L’accord, signé le 7 juillet par l’UNSA Ferroviaire, la CFDT et SNCF, apporte un cadre protecteur à la pratique du télétravail dans l’entreprise. « Cet accord contribue à la qualité de vie au travail et répond à une attente de nos salariés », indique Jean-Marc Ambrosini, directeur général délégué Cohésion & Ressources humaines ferroviaire de SNCF. L’accord permet aux salariés de disposer de davantage de souplesse, d’autonomie au travail. En limitant les trajets, et donc la fatigue, le stress et les risques s’y rattachant, les salariés devraient parvenir à un meilleur équilibre entre vie personnelle et vie professionnelle.
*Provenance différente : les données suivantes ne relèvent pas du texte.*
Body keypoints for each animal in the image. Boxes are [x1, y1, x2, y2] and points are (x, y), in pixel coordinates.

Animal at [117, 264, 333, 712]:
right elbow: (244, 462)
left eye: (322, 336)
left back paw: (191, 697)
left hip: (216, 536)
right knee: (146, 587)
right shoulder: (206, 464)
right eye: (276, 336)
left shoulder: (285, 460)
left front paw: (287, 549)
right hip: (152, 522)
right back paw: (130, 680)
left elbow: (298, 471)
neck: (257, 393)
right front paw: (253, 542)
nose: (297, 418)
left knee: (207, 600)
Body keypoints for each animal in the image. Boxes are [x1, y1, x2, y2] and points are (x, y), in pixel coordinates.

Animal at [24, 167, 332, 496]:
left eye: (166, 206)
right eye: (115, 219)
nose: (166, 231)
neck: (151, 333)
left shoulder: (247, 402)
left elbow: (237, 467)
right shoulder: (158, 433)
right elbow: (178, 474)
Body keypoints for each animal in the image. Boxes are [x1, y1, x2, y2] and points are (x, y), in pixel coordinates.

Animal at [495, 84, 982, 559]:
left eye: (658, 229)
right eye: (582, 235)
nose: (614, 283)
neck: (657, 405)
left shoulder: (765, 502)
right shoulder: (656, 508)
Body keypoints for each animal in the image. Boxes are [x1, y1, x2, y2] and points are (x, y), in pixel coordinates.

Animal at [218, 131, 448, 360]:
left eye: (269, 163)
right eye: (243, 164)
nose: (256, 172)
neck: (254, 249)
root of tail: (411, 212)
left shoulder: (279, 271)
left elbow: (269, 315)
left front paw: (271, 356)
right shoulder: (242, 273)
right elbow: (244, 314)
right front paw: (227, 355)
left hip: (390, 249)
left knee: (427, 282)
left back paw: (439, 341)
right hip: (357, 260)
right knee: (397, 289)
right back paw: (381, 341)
Quelques conditions cependant : le télétravail doit s’accorder avec le fonctionnement de l’équipe et requiert l’accord du manager. « C’est le signe d’une nouvelle relation managériale, car le télétravail est fondé sur l’autonomie, la responsabilisation et la confiance » précise le DRH de SNCF.


L’accord propose trois formules d’organisation, dont deux existaient déjà :

  • Nouvelle formule : le salarié dispose d’un quota de trois journées ou demi-journées par mois, qu’il peut positionner comme il le souhaite (sous réserve de respecter un délai de prévenance convenu avec son manager), en fonction de ses besoins et des impératifs opérationnels.
  • Formule fixe : le salarié peut télétravailler entre un et trois jours entiers par semaine, fixés à l’avance avec son manager.
  • Formule mensuelle : le salarié peut télétravailler entre un et trois jours entiers par semaine, non fixés à l’avance. Il propose à son manager qui doit les valider, les jours où il souhaite télétravailler en fonction des impératifs de son activité et de son service.

« Nous avons déjà plus de 2 000 personnes en télétravail à la SNCF depuis 2016. Ce chiffre a d’ailleurs doublé entre 2014 et 2016. Nous nous attendons à une augmentation des effectifs en télétravail avec la signature de cet accord, même si c’est difficile à chiffrer », souligne Jean-Marc Ambrosini.